The order of operations rules show which operation to perform first in order to evaluate a given mathematical expression.

## Step by step guide to use order of operations

When there is more than one math operation in an expression, use **PEMDAS**: (to memorize this rule, remember the phrase “**Please Excuse My Dear Aunt Sally**”.)

- Parentheses
- Exponents
- Multiplication and Division (from left to right)
- Addition and Subtraction (from left to right

### Example 1:

Solve. \((2 \ + \ 4) \ \div \ (2^{2} \ \div \ 4)=\)

**Solution:**

First simplify inside parentheses: \((6) \ \div \ (4 \ \div \ 4)=(6) \ \div \ (1) =\)
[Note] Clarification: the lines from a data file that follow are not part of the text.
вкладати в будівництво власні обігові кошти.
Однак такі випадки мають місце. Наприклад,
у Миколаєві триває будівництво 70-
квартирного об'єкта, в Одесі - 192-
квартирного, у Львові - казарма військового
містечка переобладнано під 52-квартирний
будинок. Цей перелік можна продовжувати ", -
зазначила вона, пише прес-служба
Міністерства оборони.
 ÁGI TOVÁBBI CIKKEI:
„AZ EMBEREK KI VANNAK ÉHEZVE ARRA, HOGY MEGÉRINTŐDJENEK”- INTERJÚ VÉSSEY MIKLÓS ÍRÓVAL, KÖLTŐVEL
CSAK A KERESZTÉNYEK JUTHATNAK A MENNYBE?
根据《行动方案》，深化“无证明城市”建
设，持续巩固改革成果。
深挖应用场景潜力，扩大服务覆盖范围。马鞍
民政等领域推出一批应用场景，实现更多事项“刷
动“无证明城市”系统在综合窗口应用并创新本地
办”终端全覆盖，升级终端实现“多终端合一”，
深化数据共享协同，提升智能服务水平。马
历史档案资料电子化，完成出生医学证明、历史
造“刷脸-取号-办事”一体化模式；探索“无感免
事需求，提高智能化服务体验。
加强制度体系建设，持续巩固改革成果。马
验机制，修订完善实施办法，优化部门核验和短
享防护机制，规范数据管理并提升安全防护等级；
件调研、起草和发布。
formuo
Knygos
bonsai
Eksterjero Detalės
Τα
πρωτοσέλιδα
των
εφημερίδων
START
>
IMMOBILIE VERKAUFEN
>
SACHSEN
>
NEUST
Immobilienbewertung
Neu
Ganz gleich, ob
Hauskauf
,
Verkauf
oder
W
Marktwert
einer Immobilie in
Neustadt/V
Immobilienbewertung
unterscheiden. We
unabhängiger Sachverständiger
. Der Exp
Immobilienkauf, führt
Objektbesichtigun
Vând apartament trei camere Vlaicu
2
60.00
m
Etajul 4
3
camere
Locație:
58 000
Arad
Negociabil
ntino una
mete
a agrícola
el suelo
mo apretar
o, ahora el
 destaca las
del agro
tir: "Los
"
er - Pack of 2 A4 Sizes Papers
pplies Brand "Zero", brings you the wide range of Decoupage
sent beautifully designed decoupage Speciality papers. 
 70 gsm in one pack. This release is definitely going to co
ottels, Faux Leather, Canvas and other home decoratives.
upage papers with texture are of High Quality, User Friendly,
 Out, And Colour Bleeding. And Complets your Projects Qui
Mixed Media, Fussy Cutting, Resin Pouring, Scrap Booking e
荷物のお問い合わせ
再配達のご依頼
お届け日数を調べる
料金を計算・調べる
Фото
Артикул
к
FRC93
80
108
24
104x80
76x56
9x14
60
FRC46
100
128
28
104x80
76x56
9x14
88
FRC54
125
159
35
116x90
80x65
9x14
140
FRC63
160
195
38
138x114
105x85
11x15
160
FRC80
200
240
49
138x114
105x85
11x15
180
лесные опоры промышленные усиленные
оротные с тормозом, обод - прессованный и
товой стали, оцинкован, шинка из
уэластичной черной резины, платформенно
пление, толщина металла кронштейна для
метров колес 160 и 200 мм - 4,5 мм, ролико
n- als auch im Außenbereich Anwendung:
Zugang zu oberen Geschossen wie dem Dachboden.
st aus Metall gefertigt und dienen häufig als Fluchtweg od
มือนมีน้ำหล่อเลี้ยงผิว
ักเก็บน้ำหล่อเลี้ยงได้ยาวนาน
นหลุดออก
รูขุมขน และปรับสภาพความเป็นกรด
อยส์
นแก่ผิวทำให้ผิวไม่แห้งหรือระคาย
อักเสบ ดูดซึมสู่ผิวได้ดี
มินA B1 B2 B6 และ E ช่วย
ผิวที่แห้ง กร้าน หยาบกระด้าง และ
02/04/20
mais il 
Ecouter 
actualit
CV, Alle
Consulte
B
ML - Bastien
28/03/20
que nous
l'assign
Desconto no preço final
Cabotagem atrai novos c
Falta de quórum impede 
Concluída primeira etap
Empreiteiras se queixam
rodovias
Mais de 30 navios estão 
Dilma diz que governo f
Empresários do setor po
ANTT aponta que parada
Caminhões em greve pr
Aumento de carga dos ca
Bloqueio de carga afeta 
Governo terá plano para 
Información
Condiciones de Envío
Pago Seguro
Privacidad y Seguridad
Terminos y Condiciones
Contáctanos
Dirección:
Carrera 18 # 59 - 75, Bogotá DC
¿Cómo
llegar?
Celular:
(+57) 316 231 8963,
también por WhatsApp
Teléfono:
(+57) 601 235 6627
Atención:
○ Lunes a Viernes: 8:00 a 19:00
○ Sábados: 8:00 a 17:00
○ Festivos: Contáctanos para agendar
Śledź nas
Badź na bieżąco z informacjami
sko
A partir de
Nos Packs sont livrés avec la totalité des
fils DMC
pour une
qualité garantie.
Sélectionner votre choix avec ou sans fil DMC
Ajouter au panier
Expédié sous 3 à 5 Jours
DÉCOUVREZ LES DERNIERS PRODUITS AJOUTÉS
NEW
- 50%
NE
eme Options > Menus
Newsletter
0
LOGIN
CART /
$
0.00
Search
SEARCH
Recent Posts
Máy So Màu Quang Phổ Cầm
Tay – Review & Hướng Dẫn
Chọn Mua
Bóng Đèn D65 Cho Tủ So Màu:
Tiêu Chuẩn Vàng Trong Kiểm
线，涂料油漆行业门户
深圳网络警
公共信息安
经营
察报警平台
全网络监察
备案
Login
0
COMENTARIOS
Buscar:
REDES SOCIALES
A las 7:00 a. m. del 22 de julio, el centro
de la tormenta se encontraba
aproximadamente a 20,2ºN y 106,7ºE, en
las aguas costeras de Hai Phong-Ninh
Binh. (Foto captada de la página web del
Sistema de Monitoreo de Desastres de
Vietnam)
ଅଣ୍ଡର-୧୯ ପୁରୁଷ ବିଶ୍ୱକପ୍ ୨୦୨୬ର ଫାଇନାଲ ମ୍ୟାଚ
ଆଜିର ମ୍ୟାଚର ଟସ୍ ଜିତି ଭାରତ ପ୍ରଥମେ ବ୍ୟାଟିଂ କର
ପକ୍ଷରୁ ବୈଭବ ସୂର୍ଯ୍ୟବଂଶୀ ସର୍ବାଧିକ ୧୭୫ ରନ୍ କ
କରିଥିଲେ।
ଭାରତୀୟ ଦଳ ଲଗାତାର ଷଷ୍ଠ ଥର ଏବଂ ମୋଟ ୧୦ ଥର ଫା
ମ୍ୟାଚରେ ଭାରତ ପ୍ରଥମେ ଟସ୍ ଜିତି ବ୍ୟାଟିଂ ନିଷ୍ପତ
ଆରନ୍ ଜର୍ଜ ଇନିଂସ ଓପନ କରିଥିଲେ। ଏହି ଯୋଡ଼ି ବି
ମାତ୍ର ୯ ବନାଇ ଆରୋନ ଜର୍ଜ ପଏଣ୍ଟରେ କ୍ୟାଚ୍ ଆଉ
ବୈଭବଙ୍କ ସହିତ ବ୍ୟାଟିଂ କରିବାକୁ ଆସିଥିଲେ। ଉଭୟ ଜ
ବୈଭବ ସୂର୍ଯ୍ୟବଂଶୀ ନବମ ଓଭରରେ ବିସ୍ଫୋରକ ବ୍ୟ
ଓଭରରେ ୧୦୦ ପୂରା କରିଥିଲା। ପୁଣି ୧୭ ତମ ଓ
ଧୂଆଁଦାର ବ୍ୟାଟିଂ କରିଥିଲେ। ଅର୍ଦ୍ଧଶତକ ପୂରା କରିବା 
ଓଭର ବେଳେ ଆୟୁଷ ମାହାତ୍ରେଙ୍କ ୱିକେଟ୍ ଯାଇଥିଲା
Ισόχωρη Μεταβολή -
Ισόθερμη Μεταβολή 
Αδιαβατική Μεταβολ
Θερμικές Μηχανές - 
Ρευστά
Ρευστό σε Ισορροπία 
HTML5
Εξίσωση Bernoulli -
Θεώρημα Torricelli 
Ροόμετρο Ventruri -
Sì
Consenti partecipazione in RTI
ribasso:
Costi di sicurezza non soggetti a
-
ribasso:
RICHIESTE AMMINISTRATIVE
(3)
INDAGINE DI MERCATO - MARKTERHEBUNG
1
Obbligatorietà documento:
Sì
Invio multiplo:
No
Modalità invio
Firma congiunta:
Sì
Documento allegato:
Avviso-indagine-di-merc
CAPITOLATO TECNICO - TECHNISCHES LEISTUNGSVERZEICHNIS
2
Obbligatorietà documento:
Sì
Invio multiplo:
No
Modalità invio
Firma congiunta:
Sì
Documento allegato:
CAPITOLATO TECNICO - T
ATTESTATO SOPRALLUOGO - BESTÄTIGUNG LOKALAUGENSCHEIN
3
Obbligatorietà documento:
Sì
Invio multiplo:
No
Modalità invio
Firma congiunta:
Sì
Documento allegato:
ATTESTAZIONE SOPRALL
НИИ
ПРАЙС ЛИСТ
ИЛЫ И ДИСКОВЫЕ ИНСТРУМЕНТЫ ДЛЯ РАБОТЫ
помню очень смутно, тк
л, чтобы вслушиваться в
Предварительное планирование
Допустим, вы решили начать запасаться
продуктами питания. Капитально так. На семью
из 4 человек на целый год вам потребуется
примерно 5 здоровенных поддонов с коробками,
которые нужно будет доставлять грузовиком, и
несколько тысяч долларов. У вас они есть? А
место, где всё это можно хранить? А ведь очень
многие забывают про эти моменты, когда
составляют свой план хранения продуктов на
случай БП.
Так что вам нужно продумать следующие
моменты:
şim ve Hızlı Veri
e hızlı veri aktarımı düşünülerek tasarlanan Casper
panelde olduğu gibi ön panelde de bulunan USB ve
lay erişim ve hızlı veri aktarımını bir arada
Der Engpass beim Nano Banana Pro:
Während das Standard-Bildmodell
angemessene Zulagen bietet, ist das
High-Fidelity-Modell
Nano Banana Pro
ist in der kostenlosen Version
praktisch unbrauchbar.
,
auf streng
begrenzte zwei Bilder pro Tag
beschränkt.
Then: \( (6) \ \div \ (1) =6\)

### Example 2:

Solve. \((9 \ \times \ 6) \ – \ (10 \ – \ 6)=\)

**Solution:**

First simplify inside parentheses: \((9 \ \times \ 6) \ – \ (10 \ – \ 6)=(54) \ – \ (4)\)

\( (54) \ – \ (4) =50\)

### Example 3:

Solve. \((5+7)÷(3^2÷3)=\)

**Solution:**

First simplify inside parentheses: \((12)÷(9÷3)=(12)÷(3)=\)

Then: \((12)÷(3)=4\)

### Example 4:

Solve. \((11×5)-(12-7)=\)

**Solution:**

First simplify inside parentheses: \((11×5)-(12-7)=(55)-(5)=\)

Then: \((55)-(5)=50\)

## Exercises

### Evaluate each expression.

- \(\color{blue}{(2 × 2) + 5}\)
- \(\color{blue}{(12 + 2 – 5) × 7 – 1}\)
- \(\color{blue}{(\frac{7}{5 – 1}) × (2 + 6) × 2}\)
- \(\color{blue}{(7 + 11) ÷ (– 2)}\)
- \(\color{blue}{(5 + 8) × \frac{3}{5} + 2}\)
- \(\color{blue}{\frac{50}{4 (5 – 4) – 3}}\)

### Download Order of Operations Worksheet

## Answers

- \(\color{blue}{9}\)
- \(\color{blue}{62}\)
- \(\color{blue}{28}\)
- \(\color{blue}{-9}\)
- \(\color{blue}{9.8}\)
- \(\color{blue}{50}\)